◆ CONSIGNES DE TRAVAIL
a: Répondez à ces questions d'après l'extrait cité, en marquant chaque réponse comme sa question.
(i) Quelles sont les professions de Joël Fanfan ?
(ii) Quel métier exerce Jasmuel Andri ?
(iii) Quels problèmes Darline Alexis dit-elle que l'on affronte ?
b: Selon l'extrait cité, pourquoi Darline Alexis estime-t-elle nécessaire de venir sur le macadam réclamer des explications ? Répondez en une à trois phrases.

◆ EXTRAIT CITÉ
"""

Plusieurs artistes et personnalités du monde universitaire ont été remarqués dans ce sit-in. L’universitaire Darline Alexis a expliqué que sa présence témoigne d’un engagement et d’un devoir citoyen. «On a dépensé une somme d’argent. Pourtant, à observer objectivement, il n’y a rien de concret qui a été réalisé. C’est un devoir citoyen de venir sur le macadam pour réclamer des explications», a-t-elle indiqué. Darline Alexis estime que les citoyens doivent se sentir concernés par cette cause. « Nous faisons face au problème d’accès aux soins de santé, aux problèmes de la faim, du logement, etc. Les citoyens doivent demander des comptes. Et c’est-ce que nous sommes en train de faire», a-t-elle fait savoir.

Pour Joël Fanfan, journaliste et universitaire, sa participation au sit-in répond à sa volonté de transformer son cyber-activisme en un activisme réel. «La jeunesse est mobilisée pour signifier à tous qu’elle prend le dossier PetroCaribe très au sérieux. Nous pouvons marquer l’histoire, nous devons créer un antécédent dans la lutte contre la corruption», croit-il, pensant que la lutte contre ce fléau aura des répercussions sur les problèmes d’éducation, de santé, de logement, entre autres. Joël Fanfan le voit d’un bon œil la présence d’autant de jeunes dans les parages de la Cour des comptes. «Il y a un changement en gestation. Les jeunes rejettent le leadership traditionnel. Ils veulent un autre modèle. C’est une très bonne chose que plusieurs centaines de participants aient pris part au sit-in», estime-t-il.

Très actif sur la Toile dans la mobilisation , le comédien Jasmuel Andri a été également remarqué sur le béton. Il pense qu’il y a désormais un tournant dans les mouvements citoyens en Haïti. Jasmuel Andri croit que la lumière sur «l’un des plus gros scandales financiers» du pays est plus que nécessaire. «Cet argent aurait pu changer complètement le visage du pays», estime-t-il.

Gaëlle Bien-Aimé, l’un des fers de lance de la mobilisation, s’est montré satisfaite de la réponse du public. «Il y a des gens qui ont laissé leur poste pour venir ici. J’en suis très contente», a-t-elle ajouté. En tant qu’artiste, la comédienne Gaëlle Bien-Aimée en a profité pour présenter ses revendications. «Il n’y a aucune politique culturelle dans ce pays pour les écrivains, les comédiens, etc. Tout se résume à la république de Port-au-Prince. Il n’y aucune alternative aux activités de Dj. Un pays ne peut pas se permettre de fonctionner sans une salle de spectacle, de cinéma. Je suis là pour demander ce qu’on a fait avec le fonds PetroCaribe», a-t-elle tonné.

"""

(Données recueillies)
"""

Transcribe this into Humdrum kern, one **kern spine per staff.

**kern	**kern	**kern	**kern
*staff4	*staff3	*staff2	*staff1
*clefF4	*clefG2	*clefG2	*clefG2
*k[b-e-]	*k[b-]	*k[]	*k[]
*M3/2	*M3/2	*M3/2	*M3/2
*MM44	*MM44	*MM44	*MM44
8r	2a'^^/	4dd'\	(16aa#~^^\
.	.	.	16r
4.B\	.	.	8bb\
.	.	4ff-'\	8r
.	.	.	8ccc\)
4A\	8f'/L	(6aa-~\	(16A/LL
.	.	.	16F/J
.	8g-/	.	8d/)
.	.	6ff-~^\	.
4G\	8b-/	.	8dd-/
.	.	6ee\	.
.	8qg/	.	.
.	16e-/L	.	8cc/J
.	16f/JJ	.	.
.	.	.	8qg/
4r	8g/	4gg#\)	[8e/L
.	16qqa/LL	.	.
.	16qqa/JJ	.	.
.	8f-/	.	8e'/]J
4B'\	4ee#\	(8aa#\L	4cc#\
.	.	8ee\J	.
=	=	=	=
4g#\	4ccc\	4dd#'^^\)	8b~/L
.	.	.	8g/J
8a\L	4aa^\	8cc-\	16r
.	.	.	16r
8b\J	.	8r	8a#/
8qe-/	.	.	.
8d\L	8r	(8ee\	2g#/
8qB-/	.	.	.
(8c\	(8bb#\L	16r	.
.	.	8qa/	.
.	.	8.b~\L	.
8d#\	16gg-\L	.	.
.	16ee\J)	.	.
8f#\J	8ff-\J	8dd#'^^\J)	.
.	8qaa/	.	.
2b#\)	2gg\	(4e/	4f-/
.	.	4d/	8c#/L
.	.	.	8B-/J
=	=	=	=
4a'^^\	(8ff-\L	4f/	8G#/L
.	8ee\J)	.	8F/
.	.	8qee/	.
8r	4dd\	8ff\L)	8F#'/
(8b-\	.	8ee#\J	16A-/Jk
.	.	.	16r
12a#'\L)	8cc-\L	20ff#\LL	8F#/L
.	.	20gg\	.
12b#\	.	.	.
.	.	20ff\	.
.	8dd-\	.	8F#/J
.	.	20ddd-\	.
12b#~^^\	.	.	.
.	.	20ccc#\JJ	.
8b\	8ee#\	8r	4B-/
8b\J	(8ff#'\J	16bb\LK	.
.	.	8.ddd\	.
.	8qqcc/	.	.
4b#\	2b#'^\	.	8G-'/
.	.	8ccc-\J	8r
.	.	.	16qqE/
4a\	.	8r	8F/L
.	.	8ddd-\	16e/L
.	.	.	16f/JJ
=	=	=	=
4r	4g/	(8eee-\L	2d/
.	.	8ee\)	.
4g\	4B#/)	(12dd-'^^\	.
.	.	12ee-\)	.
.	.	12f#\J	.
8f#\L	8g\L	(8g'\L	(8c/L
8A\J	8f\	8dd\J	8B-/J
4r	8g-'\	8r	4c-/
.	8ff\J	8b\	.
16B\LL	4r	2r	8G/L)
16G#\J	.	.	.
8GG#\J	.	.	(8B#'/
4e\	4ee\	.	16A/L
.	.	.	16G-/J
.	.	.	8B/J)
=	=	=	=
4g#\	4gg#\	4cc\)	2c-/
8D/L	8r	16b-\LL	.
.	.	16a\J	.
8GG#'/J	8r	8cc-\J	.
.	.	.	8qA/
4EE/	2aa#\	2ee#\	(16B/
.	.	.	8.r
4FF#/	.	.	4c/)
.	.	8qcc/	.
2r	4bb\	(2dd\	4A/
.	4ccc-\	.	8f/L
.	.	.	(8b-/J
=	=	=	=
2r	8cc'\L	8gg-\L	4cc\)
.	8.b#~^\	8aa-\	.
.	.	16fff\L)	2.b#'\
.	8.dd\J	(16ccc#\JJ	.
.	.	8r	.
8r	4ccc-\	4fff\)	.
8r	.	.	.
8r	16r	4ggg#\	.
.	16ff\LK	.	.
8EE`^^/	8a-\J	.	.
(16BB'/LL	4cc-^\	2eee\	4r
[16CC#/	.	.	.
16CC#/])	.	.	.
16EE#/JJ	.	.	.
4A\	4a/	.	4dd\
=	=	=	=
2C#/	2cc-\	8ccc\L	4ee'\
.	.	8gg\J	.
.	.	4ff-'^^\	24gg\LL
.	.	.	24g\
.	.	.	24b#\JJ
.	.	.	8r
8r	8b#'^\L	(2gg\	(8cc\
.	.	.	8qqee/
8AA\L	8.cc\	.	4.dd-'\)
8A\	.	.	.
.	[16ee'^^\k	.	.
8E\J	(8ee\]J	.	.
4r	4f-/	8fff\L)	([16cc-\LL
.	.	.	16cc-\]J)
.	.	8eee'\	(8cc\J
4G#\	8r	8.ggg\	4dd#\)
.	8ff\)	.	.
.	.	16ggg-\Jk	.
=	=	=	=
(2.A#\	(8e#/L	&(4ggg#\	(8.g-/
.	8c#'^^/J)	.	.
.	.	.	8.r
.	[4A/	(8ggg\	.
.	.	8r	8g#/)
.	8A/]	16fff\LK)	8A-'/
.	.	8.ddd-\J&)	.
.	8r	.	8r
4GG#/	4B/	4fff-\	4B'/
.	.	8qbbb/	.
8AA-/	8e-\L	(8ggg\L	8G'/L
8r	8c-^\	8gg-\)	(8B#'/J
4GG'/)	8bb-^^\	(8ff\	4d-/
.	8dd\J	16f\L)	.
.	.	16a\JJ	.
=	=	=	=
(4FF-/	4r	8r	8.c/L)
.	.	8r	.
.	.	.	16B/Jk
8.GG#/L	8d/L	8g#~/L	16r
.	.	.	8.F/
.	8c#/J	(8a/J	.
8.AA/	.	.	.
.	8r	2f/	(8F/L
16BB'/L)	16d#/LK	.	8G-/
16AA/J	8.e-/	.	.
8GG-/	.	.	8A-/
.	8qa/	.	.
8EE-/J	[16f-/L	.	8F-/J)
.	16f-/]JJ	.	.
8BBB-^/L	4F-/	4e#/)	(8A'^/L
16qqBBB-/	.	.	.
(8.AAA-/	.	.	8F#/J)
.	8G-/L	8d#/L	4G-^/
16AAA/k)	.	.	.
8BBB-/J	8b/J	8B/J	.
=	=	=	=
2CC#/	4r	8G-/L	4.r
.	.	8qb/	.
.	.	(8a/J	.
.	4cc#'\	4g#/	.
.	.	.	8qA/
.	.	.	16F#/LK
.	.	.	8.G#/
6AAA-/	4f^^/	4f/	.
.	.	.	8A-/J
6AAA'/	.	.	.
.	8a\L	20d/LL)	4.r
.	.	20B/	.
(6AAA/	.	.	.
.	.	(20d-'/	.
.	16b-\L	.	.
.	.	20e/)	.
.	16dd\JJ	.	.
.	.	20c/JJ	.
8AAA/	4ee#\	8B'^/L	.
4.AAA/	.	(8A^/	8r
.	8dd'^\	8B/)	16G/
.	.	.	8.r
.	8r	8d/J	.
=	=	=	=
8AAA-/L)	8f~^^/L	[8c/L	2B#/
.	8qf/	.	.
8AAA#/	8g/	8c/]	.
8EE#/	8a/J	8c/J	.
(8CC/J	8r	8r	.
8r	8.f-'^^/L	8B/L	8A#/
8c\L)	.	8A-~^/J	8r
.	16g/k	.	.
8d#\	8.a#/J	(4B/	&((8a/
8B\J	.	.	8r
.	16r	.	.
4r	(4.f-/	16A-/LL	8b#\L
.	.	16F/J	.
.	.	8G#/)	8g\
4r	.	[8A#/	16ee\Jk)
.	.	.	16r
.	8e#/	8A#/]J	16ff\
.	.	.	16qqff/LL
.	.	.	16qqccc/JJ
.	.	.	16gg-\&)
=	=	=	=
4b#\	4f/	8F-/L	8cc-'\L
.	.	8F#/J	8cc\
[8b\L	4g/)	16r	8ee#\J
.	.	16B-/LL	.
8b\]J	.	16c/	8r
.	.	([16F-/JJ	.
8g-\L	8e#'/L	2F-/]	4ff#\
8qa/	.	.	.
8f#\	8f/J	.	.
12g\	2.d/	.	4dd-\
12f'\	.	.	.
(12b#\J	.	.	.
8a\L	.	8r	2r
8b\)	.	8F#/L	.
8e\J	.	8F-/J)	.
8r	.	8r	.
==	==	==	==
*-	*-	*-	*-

"""

◆ RÉPONSES DANS L'ORDRE
a:
(i) Il est journaliste et universitaire.
(ii) Il est comédien.
(iii) L'accès aux soins de santé, la faim et le logement, entre autres.

b: Elle affirme qu'une somme d'argent a été dépensée, mais qu'à observer objectivement, rien de concret n'a été réalisé. Elle considère donc que c'est un devoir citoyen de venir réclamer des explications. Face aux problèmes d'accès aux soins de santé, de faim et de logement, les citoyens doivent selon elle demander des comptes.